_TASK INSTRUCTIONS_
Should the listing contain images, exclude them; give the rest again exactly.
Segment Start: GIVEN ENTRIES
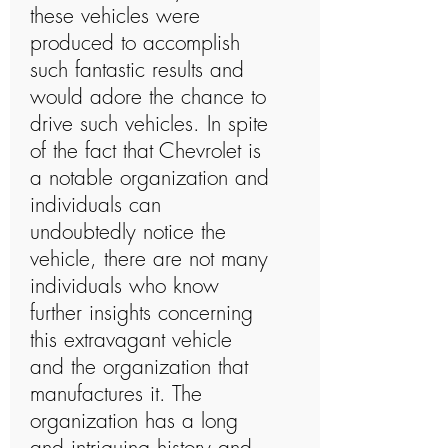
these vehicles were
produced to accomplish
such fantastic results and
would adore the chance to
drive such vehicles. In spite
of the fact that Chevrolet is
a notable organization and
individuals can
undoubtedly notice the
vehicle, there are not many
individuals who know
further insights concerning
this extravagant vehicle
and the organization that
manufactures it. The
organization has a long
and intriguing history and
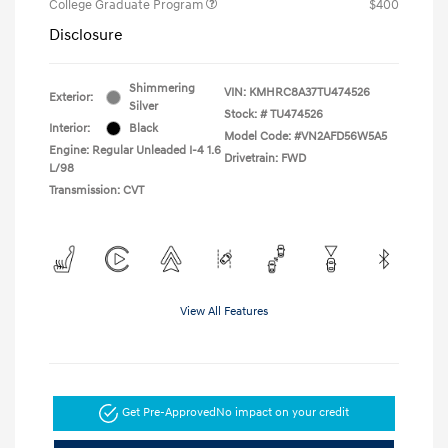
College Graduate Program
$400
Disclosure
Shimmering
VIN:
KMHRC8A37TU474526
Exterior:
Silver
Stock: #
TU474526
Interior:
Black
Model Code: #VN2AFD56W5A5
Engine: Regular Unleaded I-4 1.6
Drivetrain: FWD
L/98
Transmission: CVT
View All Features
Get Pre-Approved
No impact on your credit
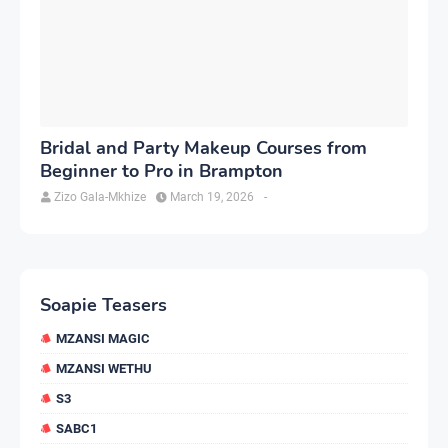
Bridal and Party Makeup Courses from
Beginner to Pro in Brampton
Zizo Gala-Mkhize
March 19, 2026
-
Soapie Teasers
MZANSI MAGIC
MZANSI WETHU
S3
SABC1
Segment End: GIVEN ENTRIES
_RESPONSE TO THE EXERCISE_
these vehicles were
produced to accomplish
such fantastic results and
would adore the chance to
drive such vehicles. In spite
of the fact that Chevrolet is
a notable organization and
individuals can
undoubtedly notice the
vehicle, there are not many
individuals who know
further insights concerning
this extravagant vehicle
and the organization that
manufactures it. The
organization has a long
and intriguing history and
College Graduate Program
$400
Disclosure
Shimmering
VIN:
KMHRC8A37TU474526
Exterior:
Silver
Stock: #
TU474526
Interior:
Black
Model Code: #VN2AFD56W5A5
Engine: Regular Unleaded I-4 1.6
Drivetrain: FWD
L/98
Transmission: CVT
View All Features
Get Pre-Approved
No impact on your credit
Bridal and Party Makeup Courses from
Beginner to Pro in Brampton
Zizo Gala-Mkhize
March 19, 2026
-
Soapie Teasers
MZANSI MAGIC
MZANSI WETHU
S3
SABC1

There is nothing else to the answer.